流光峰上的风景也不错,大片大片的绿野草原,很是养眼。
峰上好多放纸鸢玩的弟子,一个两个的都仰着头拽着手中的线,在攀比之中嬉笑着,很是热闹。
不过桑禹从来不参与到自己峰上弟子的游戏之中,
其一是不熟,这些都是原主一时色心大起收的弟子们,
其二是因为有那个自知之明,桑禹知道自己在流光峰乃至整个玄天宗上的名声都不怎么好,可以说是一片狼藉,坏名声都传到天阙门里了,
所以只要不是缺心眼儿,没人会上赶着跟一个色迷迷的流氓破长老搭话,
这不是没事找日受呢嘛。
不过这也正好,桑禹本来就宅,也社恐,要是熟人也就算了,但凡生疏一点的、人要是再多一些,成群结队的,他就要开始坐立不安、惶恐不已了。
眼前大部分弟子都在半山腰上放纸鸢,有的甚至玩上了头,胆大包天的玩到了峰顶上。
也就是桑禹心肠好也不好色,不然这要是搁原主,不得大型翻牌子现场,一捞一个放床上。
感慨了下年轻人的神采奕奕后,这位作者老同志背着手,跟个巡查的教导主任似的板着脸从这些弟子之间信步而过,时不时点个头算是应了弟子们的尊称。

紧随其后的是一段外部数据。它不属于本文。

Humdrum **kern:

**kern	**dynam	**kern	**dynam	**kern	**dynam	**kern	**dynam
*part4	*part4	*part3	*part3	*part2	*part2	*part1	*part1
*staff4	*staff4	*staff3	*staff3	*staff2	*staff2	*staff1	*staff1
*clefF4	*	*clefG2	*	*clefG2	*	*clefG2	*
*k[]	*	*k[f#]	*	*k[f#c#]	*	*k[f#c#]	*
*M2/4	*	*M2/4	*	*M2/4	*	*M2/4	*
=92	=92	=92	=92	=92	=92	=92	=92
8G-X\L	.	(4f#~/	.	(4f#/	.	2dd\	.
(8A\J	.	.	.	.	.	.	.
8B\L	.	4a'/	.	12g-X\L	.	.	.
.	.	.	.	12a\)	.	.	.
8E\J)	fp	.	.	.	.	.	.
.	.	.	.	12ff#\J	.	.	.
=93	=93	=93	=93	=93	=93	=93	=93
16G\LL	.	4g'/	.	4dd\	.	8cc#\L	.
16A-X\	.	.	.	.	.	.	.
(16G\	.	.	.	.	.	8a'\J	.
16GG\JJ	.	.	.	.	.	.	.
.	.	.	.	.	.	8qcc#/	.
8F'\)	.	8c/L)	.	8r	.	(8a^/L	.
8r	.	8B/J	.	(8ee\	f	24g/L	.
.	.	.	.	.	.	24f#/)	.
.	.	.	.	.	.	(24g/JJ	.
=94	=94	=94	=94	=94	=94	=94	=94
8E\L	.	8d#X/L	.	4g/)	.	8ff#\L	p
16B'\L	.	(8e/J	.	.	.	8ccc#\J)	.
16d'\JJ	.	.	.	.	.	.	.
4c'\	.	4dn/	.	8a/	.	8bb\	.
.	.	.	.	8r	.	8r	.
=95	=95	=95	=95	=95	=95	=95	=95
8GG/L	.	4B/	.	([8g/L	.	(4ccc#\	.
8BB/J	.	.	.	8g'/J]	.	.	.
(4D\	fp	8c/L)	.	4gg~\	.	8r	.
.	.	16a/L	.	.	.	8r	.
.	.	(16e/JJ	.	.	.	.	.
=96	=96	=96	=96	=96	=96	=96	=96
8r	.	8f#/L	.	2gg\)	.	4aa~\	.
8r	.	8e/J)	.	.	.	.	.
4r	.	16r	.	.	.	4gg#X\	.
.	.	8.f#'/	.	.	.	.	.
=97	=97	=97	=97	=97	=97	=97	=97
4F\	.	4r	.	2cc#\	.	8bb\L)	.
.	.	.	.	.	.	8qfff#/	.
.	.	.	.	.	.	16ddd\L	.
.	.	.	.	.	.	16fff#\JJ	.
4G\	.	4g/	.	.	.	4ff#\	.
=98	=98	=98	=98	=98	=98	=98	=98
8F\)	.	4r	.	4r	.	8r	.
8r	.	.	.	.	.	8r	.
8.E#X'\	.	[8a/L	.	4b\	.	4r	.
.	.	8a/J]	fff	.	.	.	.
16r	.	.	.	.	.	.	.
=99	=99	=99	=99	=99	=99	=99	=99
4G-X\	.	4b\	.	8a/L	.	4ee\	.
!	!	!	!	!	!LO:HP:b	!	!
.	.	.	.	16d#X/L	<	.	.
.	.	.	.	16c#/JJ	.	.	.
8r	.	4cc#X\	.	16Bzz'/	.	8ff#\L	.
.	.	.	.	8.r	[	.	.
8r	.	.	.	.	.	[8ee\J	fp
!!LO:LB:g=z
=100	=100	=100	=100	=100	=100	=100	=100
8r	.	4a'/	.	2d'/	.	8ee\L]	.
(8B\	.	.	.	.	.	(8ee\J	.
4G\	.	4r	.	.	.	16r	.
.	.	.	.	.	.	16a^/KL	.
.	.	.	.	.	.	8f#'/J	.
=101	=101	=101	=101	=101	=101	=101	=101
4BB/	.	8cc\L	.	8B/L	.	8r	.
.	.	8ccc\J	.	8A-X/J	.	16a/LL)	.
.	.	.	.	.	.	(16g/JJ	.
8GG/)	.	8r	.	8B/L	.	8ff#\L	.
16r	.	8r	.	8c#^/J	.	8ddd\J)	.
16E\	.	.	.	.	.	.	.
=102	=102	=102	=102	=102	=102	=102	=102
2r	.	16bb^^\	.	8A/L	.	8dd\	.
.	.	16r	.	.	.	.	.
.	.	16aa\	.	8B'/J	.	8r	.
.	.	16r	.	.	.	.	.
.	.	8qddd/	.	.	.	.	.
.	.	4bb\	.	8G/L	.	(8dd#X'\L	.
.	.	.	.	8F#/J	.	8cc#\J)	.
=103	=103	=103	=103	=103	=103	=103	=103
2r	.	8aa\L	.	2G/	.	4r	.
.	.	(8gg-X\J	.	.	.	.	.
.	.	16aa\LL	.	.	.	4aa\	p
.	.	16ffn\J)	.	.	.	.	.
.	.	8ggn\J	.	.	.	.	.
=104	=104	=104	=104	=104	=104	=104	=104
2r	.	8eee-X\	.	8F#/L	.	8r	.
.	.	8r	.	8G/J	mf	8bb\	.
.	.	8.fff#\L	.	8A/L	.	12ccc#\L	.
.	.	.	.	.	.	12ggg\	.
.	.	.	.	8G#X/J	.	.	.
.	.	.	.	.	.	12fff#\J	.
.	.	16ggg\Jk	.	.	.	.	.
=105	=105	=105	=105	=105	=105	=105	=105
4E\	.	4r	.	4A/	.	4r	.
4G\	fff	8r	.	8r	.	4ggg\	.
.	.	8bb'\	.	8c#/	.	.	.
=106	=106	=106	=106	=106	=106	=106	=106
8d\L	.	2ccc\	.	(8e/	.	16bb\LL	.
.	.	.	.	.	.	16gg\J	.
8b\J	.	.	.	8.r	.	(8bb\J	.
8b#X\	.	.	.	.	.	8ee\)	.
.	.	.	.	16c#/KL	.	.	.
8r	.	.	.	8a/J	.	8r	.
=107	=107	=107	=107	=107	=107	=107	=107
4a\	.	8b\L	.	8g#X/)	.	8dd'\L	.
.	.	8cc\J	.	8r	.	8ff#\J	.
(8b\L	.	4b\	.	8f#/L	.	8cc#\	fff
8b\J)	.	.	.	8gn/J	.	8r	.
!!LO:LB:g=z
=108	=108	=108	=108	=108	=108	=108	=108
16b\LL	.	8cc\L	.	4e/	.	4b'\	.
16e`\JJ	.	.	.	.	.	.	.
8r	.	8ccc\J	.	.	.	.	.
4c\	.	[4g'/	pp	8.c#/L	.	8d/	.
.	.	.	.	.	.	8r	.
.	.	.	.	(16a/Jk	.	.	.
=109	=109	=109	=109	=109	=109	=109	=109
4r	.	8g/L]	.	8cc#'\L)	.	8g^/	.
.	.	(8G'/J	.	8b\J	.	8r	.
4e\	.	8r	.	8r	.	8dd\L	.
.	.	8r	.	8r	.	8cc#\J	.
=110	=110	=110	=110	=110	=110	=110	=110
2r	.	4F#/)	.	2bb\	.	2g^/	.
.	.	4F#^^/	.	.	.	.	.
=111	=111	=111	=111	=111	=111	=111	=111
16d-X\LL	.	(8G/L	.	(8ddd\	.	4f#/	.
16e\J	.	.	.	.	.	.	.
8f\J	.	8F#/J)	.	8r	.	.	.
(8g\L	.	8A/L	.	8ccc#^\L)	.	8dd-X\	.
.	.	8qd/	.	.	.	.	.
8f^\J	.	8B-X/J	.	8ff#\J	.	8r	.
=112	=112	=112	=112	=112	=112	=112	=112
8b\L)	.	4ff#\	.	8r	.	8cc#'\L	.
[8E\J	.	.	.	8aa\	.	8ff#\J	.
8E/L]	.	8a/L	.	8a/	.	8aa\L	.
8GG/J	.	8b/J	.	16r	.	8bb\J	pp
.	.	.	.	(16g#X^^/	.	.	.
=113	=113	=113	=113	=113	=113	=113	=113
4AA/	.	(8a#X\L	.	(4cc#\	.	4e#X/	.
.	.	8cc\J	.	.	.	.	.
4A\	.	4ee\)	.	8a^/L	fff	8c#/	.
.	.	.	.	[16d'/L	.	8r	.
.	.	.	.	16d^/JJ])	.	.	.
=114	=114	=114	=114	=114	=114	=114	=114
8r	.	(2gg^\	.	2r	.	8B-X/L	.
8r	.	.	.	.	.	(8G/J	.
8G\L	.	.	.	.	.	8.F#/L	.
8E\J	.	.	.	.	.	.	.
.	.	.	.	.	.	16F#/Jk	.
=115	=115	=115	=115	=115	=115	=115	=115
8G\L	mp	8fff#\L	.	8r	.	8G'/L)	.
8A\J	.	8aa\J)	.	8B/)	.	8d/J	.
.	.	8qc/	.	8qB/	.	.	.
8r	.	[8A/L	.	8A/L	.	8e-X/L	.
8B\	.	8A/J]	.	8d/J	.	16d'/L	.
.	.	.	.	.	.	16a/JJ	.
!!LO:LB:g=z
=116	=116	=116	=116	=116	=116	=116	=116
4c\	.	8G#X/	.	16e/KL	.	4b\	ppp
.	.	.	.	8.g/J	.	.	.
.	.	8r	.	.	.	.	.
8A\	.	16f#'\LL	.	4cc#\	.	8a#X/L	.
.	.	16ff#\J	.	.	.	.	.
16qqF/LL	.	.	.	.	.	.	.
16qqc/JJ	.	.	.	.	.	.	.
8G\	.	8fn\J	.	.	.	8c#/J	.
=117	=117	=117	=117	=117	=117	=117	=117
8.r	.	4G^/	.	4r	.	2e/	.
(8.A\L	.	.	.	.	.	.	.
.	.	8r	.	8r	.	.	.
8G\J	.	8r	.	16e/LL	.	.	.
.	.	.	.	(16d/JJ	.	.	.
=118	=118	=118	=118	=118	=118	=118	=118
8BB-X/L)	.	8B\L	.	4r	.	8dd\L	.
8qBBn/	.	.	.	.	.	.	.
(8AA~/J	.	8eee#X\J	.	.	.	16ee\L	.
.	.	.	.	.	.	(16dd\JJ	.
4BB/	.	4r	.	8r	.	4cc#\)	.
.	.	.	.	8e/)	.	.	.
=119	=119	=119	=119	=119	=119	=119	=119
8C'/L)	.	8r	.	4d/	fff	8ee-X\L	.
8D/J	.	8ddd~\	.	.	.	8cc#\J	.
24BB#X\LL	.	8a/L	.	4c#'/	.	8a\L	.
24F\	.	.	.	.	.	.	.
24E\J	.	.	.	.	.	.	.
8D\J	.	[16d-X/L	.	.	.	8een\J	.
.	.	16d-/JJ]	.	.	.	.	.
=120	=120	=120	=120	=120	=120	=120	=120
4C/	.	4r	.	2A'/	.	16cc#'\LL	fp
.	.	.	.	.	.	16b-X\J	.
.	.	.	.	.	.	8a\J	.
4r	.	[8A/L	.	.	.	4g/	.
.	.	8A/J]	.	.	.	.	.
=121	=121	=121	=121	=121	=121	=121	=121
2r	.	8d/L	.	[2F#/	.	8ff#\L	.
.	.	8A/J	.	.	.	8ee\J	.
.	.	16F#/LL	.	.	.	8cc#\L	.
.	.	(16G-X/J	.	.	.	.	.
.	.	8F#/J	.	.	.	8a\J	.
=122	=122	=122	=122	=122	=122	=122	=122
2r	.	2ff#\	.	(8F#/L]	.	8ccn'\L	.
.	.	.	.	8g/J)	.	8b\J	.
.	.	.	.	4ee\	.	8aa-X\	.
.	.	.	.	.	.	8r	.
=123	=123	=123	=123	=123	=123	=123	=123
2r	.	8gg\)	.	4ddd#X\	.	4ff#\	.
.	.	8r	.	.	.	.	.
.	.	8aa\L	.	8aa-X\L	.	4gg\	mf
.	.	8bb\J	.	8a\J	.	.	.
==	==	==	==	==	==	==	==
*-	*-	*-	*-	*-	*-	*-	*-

待走到山腰之下,没多少人了之后,桑禹挺直的背这才陡然弯了下去,严肃的神情秒变苦逼脸。
“这长辈也不好当啊。”他捶着后腰无奈道。
“要是我也是个小弟子就好了。。。。。。”桑禹叹气道,
“这样也就能轻松些。”
还能有正当借口去找人玩,
嗯。。。。。。
目前来看,萧玉书就算了,时望轩他不敢,寒允卿他惜命,沈修竹太正经,丹姝丹华不怎么熟,黄莺令柔沈绾竹都是姑娘家家他不好意思,胡先就更不用说了,
而那些长老就甭提了,各自有各自的理由让桑禹退避三舍。
到最后,
桑禹突然现,此时此刻,放眼整个玄天宗,好像就只有沐辰最好说话了。